The first thing that jumped out at me during my initial run-through of Parades’ debut full-length, Foreign Tapes, was the following thought: hey, these guys are good. Cutting-edge analysis and vocabulary, it certainly is not. But, on the other hand, it’s tough to underestimate the importance of first impressions when trying to evaluate a new artist. Underneath our mind’s dissection of the melodies, chord progressions, or percussive patterns a certain song may possess, there’s usually a simpler process going on unconsciously in which we categorize said song into one of two categories: competent or not. For my money, passing the initial “ear test” is the most important element in determining the relative worth of a song or artist.

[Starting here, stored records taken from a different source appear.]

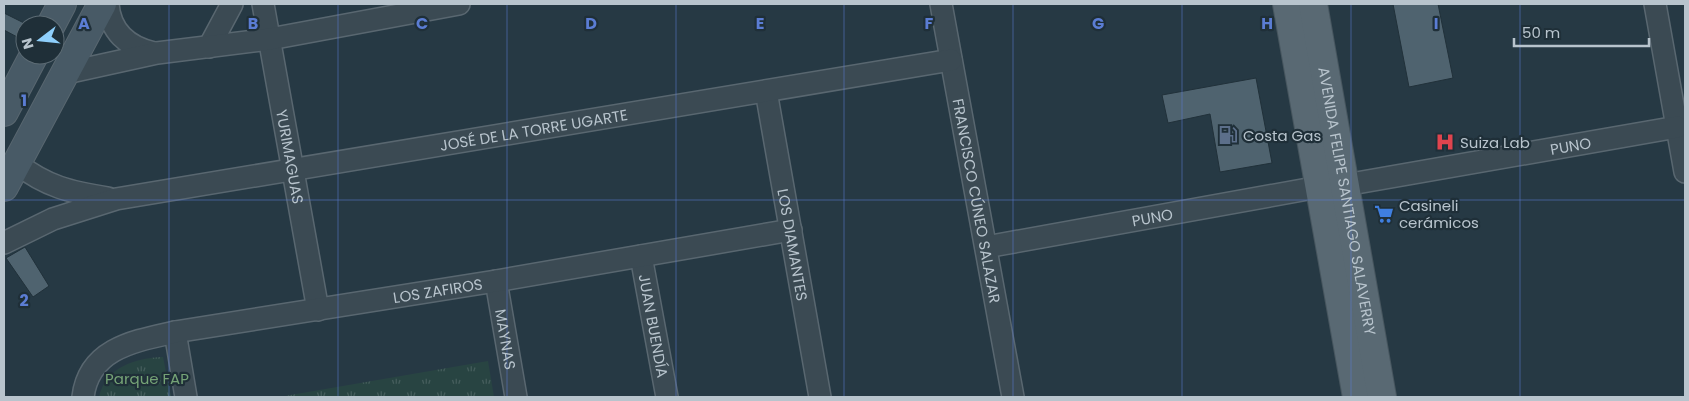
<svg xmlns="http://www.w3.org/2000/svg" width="1689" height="401" viewBox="0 0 1689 401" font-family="Poppins,sans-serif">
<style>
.park{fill:url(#park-tufts)}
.building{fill:#4f636f;stroke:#21313a}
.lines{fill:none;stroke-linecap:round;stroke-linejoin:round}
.minor-casing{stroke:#596770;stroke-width:24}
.secondary-casing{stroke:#596770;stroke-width:30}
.primary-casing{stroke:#47565f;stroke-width:30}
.minor{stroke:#3b4a53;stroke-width:21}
.secondary{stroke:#485a66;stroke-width:28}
.primary{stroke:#596973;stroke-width:28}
.grid{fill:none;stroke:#5b7dd4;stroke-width:1;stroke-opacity:0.55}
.labels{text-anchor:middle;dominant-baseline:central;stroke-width:4.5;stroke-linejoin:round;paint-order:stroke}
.street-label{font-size:15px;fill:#b8c4cd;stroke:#1f2f38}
.poi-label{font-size:15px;fill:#b8c4cd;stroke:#1f2f38;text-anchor:start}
.park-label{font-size:15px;fill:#75a376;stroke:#1f2f38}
.grid-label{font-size:16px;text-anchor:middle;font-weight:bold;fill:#5b7dd4;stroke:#1f2f38;stroke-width:4.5;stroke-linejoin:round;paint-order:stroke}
</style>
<defs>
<pattern id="park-tufts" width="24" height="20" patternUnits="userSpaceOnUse" patternTransform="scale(1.25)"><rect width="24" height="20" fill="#284442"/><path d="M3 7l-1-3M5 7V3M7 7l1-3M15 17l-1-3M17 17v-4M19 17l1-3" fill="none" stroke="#455d5c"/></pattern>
</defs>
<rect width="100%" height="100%" fill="#263944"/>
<!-- park -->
<path class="park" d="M163 357 171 397H99C106 367 135 358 163 357Z
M488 361 494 397H279Z"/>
<!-- building -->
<path class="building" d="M1393 4H1438L1453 78 1409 87Z
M4 13 26 24 19 38 4 30Z
M1256 78 1272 163 1220 172 1210 114 1168 123 1162 95Z
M25 247 49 286 33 297 6 258Z"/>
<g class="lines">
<!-- minor casing -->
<g class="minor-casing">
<g id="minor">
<path d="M108 4C110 31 127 47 154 53"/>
<path id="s1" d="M263 4 318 310"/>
<path id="s2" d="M941 4 1013 397"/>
<path d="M1655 4 1685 172"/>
<path d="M209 47 232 4"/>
<path d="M66 73 157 53 270 39 459 4"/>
<path id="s3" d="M766 91 820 397"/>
<path d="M16 163C47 187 70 192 108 198"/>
<path id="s4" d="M1345 185 1677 127"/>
<path id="s5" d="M4 243 53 219 116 199 951 60"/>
<path id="s6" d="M986 247 1319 187"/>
<path id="s7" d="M641 256 667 397"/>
<path id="s8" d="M496 281 516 397"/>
<path d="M175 332 186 397"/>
<path id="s9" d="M83 397C89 348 135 341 175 332L496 281 791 230"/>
</g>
</g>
<!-- secondary casing -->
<g class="secondary-casing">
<path id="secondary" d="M51 25 62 4
M4 112 34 55
M4 187 102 4"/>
</g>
<!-- primary casing -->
<g class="primary-casing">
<g id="primary">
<path d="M1287 4 1357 397"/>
<path id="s10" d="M1313 4 1382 397"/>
</g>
</g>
<!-- minor -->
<use href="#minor" class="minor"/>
<!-- secondary -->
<use href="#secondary" class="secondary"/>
<!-- primary -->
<use href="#primary" class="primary"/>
</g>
<!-- grid -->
<path class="grid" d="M169 4V397M338 4V397M507 4V397M676 4V397M844 4V397M1013 4V397M1182 4V397M1351 4V397M1520 4V397M4 200H1685"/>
<!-- icons -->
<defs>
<g id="fuel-bare" transform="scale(1.5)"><path d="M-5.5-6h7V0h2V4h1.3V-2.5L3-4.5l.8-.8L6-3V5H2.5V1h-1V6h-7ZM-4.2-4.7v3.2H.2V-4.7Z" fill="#5c6f8a" stroke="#1f2f38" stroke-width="2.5" paint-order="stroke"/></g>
<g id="hospital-bare" transform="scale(1.5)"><path d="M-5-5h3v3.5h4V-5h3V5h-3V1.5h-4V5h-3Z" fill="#e0444e" stroke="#1f2f38" stroke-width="2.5" paint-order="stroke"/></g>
<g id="supermarket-bare" transform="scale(1.5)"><path d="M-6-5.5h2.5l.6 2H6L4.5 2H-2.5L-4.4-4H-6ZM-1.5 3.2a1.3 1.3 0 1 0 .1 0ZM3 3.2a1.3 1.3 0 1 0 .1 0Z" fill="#3f7fe0" stroke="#1f2f38" stroke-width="2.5" paint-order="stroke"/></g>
</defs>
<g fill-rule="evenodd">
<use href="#fuel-bare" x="1228" y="135"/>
<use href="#hospital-bare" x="1445" y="142"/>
<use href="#supermarket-bare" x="1384" y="214"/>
</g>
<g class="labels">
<!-- street labels -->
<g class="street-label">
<text stroke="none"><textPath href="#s5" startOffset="544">JOSÉ DE LA TORRE UGARTE</textPath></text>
<text stroke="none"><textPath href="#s4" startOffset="229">PUNO</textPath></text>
<text stroke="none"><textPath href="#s1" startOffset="155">YURIMAGUAS</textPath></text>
<text stroke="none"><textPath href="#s10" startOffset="200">AVENIDA FELIPE SANTIAGO SALAVERRY</textPath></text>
<text stroke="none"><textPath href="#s2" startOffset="200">FRANCISCO CÚNEO SALAZAR</textPath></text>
<text stroke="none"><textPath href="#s6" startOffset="169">PUNO</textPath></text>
<text stroke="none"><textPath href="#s3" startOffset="156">LOS DIAMANTES</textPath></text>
<text stroke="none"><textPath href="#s9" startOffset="388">LOS ZAFIROS</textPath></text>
<text stroke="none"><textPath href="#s7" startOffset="71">JUAN BUENDÍA</textPath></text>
<text stroke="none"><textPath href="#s8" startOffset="59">MAYNAS</textPath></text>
</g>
<!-- poi labels -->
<g class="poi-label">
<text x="1243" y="135">Costa Gas</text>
<text x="1460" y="142">Suiza Lab</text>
<text x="1399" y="205">Casineli<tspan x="1399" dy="17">cerámicos</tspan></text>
</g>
<!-- park labels -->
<g class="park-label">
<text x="147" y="378">Parque FAP</text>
</g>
</g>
<g class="grid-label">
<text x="84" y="29">A</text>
<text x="253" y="29">B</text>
<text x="422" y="29">C</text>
<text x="591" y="29">D</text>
<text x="760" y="29">E</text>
<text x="929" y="29">F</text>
<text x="1098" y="29">G</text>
<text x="1267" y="29">H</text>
<text x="1436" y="29">I</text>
<text x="24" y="106">1</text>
<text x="24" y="306">2</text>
</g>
<!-- border -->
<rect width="1689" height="401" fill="none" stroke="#b8c4cd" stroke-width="10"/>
<!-- north arrow -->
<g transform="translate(40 40) rotate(254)"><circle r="24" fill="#1f2f38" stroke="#5c6b74"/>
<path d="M0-4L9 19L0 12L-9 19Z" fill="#8ecffb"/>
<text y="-8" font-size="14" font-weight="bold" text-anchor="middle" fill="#b8c4cd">N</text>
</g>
<!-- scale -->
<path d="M1514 38v8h135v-8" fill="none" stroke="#b8c4cd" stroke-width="2.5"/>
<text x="1522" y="38" font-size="15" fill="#b8c4cd" stroke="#1f2f38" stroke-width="4" paint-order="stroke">50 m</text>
</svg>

And Parades certainly passes the “ear test.” These guys are from Sydney, Australia, and are led by something of a wunderkind multi-instrumentalist named Jonathan Boulet who recorded Foreign Tapes in his garage. Rather than producing a lo-fi, gritty rock ‘n roll record that you might expect from such a setting, though, Foreign Tapes is instead buffed with shimmering production quality and impressively varied instrumentation. Really, it’s tough to pigeonhole Parades into a particular label; the closest description I can think of that doesn’t sell them short is poppy progressive rock, somewhat along the lines of what The Dear Hunter or As Tall as Lions are doing these days. There are some constants on Foreign Tapes, however: atmospheric piano lines often provide the backbone of a song, but angular guitar lines and Boulet’s admittedly superb drumming will usually build to a crescendo off that base. As far as vocals are concerned, Boulet and guest vocalist Rebecca Shave sometimes trade off those duties while other times harmonizing together. Boulet has a rich, melodic voice in the Dallas Green Tradition of Pretty Boy Male Vocalists, but Shave probably ends up being more memorable in the final analysis.

The best song on Foreign Tapes, by far, is “Hunters”; it encapsulates all of the band’s strengths (Boulet and Shave’s dual vocals, shifting dynamics between tranquil piano passages and infectious guitar-driven crescendos) and features Boulet’s drumming and Daniel Cunningham’s imaginative guitar riffs at their finest. Elsewhere, Shave’s beautiful vocals elevate piano-driven tracks “Invaders (Review)” and “Lung Full Of Light.” If there’s something to knock about Foreign Tapes, it’s that Boulet & Co. are occasionally earnest to a fault; Boulet’s vocals in particular could use more variance and emotional depth. For a debut record, though, this is pretty top-notch stuff. Foreign Tapes is certainly worth checking out for any alternative or indie fan and marks Parades as a band to keep a close eye on in the future.